To grow their cell phone penetration, Google has forged partnerships with carriers and manufacturers — LG, Sony Ericsson, Motorola, AT&T, Vodafone, Sprint, Samsung, HTC, and Verizon Wireless.
Google Music allows users to upload their entire libraries — up to 20,000 songs — to the cloud for streamable access. Traditionally organized by artist, album, song, and playlist, Google Music syncs across your smartphone, tablet, and computer instantaneously. If importing from iTunes, track info and play count is carried over. The app also includes an Apple Genius-esque feature called Instant Mix which automatically creates a playlist based on similar tracks. And, based on recently played music and user selection, tracks can be cached or “pinned” — see? — on your mobile device for access in places where connections are spotty.
Google Music is in Beta and still invite-only as the service rolls out. (You can sign up here for an invitation when they become available.) It’s free “for now” while it’s in beta. No word on how much the service will cost in the future.
Google press releases talk about uploading your entire music library (about 20,000 tracks) or about 2,000 albums, Uncompressed, a standard Red Book CD is approximately 650mB of data. If compressed into a lossless format, about 1/2 that. High resolution is anywhere from two to four times larger.
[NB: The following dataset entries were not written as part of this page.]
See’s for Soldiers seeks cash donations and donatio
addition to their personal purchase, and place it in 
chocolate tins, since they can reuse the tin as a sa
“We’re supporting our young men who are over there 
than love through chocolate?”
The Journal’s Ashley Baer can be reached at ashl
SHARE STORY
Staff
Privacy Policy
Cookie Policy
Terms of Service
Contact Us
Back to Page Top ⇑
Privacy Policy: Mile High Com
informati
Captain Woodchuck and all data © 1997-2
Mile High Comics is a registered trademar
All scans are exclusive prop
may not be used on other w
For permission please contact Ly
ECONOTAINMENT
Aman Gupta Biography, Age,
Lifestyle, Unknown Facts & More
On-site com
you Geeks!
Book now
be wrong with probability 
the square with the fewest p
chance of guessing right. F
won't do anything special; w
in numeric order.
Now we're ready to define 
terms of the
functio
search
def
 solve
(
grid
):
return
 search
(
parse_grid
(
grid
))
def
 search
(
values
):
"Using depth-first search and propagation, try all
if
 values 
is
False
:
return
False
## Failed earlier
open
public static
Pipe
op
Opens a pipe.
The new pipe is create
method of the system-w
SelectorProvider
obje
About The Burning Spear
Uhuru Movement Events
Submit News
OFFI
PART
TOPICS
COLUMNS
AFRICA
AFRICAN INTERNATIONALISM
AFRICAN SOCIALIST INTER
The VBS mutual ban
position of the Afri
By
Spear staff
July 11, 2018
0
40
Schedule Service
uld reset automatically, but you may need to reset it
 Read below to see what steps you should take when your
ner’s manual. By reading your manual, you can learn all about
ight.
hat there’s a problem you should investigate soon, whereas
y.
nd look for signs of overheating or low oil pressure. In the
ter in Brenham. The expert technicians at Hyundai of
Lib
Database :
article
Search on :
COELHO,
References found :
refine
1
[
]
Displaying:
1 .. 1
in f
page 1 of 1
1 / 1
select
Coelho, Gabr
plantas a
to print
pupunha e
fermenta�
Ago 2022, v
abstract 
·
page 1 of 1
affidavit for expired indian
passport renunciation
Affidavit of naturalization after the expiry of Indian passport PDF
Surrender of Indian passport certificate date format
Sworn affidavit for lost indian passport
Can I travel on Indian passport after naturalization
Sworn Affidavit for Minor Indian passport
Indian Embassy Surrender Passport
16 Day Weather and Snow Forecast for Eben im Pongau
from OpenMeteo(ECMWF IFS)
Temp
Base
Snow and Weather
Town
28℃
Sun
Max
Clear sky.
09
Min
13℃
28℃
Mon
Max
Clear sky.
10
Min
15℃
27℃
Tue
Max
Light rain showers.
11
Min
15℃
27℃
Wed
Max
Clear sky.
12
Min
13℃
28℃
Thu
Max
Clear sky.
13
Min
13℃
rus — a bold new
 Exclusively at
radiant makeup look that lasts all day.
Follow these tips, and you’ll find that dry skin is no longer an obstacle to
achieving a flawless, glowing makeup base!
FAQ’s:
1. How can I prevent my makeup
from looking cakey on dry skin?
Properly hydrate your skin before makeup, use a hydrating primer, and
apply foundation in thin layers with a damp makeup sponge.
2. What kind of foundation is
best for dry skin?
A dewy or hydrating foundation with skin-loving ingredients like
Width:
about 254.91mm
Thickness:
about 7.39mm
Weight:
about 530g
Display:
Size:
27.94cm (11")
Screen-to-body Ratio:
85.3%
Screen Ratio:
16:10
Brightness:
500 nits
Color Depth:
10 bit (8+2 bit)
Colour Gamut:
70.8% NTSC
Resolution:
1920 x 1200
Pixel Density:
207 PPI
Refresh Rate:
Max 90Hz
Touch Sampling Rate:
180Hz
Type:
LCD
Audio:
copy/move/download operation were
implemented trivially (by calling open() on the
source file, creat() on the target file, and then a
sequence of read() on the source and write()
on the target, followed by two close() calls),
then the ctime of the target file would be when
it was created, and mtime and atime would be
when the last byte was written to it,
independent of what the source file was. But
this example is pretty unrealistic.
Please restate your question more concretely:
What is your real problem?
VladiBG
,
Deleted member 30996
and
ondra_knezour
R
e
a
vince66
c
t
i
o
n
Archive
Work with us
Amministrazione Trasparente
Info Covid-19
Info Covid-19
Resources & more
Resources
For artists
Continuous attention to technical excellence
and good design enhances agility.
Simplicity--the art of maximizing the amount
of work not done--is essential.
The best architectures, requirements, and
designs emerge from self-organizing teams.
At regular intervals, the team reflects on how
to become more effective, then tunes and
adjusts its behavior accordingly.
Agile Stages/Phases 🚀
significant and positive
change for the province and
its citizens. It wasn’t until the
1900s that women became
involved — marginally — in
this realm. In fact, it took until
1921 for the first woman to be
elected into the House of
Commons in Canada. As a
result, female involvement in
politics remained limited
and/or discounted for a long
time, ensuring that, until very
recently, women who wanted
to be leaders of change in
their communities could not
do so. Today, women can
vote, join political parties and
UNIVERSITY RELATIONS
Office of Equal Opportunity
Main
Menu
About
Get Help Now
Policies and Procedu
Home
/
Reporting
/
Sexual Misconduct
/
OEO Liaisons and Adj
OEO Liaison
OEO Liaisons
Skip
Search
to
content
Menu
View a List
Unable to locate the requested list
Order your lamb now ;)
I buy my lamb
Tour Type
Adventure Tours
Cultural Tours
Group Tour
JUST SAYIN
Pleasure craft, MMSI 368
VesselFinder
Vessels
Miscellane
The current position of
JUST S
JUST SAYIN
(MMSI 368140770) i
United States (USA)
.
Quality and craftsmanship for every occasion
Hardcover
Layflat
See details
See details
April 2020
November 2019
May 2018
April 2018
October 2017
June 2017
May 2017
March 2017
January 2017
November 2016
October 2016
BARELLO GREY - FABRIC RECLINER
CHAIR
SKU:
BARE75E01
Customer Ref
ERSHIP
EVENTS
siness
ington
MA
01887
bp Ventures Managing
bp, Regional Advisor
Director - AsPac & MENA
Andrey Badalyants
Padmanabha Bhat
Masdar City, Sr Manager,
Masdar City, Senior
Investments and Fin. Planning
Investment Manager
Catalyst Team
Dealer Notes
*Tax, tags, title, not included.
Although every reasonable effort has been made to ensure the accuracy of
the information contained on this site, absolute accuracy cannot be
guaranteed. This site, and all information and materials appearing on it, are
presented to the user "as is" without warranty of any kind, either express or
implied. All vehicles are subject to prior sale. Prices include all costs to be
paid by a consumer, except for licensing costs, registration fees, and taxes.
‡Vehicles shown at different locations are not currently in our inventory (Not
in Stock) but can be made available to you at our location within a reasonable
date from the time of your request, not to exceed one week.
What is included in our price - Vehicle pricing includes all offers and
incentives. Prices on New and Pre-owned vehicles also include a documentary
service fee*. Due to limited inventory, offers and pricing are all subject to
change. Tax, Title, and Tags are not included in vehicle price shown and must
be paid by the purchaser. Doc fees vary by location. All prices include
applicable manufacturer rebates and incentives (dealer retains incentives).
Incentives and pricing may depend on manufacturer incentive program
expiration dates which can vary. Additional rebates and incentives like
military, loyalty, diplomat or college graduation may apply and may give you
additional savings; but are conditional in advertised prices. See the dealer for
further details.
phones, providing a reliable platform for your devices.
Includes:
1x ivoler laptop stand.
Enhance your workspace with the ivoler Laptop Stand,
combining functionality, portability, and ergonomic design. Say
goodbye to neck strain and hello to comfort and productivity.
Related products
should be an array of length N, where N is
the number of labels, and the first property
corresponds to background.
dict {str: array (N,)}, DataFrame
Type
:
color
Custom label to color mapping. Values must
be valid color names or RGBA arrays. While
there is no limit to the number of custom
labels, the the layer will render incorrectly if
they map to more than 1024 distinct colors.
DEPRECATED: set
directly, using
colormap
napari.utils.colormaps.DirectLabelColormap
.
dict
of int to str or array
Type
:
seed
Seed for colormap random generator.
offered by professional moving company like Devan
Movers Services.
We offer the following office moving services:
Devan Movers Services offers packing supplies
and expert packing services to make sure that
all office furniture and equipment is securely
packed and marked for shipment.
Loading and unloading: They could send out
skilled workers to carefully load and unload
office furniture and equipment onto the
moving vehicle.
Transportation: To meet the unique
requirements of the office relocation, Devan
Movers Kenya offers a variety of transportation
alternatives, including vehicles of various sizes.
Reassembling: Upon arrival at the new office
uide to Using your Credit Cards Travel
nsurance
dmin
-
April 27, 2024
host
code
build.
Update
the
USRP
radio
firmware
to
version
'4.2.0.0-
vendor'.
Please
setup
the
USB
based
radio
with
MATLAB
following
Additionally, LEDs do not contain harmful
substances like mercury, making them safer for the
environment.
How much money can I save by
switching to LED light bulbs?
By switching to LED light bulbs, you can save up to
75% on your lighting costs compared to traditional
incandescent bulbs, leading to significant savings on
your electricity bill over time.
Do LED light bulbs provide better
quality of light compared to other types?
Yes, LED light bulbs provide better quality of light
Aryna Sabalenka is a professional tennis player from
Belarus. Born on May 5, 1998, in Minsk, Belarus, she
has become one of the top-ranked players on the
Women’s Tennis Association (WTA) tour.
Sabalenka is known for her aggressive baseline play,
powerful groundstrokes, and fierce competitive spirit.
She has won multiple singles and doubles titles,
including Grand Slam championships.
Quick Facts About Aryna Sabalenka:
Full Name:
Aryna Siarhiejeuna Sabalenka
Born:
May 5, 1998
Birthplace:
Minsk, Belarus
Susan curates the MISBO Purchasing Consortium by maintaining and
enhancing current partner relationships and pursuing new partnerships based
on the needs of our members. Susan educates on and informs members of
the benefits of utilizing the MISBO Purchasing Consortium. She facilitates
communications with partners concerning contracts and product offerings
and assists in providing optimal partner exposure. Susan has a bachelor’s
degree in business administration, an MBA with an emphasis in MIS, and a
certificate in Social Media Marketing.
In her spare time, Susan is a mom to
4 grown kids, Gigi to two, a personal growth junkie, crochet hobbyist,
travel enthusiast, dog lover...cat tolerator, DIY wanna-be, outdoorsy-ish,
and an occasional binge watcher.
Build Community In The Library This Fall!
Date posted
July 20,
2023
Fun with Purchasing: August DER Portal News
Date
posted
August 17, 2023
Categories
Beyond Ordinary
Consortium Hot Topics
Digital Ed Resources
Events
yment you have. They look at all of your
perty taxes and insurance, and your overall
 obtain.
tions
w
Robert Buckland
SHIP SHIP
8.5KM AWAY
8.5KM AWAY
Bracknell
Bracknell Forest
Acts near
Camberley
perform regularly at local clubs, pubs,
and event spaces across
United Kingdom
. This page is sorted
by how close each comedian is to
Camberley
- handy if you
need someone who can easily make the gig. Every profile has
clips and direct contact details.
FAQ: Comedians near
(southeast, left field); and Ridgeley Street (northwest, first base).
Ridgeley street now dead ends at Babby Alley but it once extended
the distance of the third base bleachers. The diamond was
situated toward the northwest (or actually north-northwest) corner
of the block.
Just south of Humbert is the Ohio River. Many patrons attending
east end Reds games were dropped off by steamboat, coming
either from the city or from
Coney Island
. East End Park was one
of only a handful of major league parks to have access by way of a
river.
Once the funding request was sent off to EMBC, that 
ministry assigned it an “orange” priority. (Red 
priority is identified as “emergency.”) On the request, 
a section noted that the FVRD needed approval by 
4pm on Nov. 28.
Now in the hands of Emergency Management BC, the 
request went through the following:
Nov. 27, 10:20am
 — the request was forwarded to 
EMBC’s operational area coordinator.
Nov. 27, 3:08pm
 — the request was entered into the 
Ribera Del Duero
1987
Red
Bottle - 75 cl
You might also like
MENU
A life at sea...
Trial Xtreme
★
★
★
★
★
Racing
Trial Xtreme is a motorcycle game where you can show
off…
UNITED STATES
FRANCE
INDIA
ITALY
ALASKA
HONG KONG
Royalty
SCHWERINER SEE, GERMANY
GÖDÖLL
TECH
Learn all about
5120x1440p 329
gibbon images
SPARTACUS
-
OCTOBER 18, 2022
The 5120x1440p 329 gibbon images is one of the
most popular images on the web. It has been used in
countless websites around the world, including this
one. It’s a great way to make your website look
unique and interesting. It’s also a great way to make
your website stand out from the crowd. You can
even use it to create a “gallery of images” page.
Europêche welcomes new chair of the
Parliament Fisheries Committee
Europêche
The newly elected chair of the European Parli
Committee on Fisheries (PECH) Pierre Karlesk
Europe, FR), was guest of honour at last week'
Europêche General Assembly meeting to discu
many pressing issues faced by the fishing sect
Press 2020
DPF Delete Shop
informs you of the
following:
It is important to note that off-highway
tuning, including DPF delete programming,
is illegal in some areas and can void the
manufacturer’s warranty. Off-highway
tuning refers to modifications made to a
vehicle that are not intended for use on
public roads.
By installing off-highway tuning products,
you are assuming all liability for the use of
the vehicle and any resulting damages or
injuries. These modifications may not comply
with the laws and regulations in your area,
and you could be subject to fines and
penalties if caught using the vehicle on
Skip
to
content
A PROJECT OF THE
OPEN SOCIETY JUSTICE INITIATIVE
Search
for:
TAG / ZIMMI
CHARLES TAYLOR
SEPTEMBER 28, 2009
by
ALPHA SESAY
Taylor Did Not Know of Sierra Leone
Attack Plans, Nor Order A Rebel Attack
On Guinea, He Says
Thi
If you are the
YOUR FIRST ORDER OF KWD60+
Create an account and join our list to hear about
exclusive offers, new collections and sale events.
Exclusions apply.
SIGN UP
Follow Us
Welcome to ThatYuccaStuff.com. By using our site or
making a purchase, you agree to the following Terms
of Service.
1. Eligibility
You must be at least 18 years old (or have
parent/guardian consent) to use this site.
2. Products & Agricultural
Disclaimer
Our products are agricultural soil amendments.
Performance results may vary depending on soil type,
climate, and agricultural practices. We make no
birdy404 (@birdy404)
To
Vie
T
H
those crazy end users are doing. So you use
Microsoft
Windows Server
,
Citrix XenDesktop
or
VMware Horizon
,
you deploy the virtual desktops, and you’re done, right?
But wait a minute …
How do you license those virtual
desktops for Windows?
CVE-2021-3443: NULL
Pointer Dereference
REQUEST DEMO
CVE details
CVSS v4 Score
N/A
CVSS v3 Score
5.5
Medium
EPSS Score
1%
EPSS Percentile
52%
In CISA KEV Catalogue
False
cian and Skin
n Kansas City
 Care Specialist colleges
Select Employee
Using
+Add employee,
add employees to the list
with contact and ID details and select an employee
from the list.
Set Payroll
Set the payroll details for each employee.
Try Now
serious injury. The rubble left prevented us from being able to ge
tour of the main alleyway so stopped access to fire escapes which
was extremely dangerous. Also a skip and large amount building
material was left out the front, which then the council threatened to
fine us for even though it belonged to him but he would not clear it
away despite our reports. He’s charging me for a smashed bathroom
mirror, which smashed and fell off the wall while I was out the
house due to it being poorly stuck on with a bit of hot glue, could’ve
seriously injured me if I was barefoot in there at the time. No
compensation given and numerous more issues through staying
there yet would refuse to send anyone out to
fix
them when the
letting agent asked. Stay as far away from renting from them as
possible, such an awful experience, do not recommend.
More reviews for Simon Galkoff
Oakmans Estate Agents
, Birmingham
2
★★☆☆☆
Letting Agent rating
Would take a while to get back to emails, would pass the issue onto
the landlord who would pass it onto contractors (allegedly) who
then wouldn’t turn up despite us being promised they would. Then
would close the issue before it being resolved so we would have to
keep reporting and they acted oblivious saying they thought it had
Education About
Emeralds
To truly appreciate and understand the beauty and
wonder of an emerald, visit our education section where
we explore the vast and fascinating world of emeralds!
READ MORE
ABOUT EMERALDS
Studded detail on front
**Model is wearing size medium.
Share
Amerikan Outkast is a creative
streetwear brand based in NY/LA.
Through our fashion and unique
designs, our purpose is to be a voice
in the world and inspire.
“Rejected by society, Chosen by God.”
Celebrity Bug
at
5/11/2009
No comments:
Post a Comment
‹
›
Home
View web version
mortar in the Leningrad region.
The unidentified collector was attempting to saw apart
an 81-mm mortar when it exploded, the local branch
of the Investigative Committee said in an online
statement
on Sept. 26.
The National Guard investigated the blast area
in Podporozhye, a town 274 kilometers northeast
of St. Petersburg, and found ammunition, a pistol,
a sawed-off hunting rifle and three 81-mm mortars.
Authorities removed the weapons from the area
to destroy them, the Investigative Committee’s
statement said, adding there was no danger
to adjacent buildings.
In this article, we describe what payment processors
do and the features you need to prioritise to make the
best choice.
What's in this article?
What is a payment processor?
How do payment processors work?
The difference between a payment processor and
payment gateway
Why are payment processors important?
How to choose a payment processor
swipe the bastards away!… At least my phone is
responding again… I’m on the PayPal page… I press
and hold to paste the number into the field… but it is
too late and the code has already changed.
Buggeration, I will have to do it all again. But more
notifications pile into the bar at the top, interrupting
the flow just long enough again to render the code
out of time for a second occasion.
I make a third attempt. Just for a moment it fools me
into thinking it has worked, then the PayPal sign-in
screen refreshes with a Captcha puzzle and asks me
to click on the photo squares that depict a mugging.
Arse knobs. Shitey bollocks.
Most high-end audio people have far larger libraries than the size restraints announced by Google and our guess is the music you upload will have to be compressed in a lossy format, thus we’re betting it’s not going to be anything we as high-end lovers would be interested in for anything other than casual listening.
Consider what it would take to upload a library. A fast, modern internet connection in the home averages between 1 and 3 Mbps upload speed. These are not measured as megabytes, but rather as megaBits. To upload 650MB (the size of a CD) you need 5,200 Mb’s. This means the average time it would take to upload a CD would be between 10 minutes to as long as an hour, depending on upload speed and server acceptance speed. For ease of calculations, let’s guess you can load 3 CD’s an hour. This would therefore take 666 hours to upload a 2000 CD library, or put another way, it would take one month of upload time to place your library on Google’s music service.
This doesn’t seem to make sense, hence our conjecture that Google’s music service is going to be a limited, lossy based file system. That’s the bad news. The good news is they sure have a great looking interface!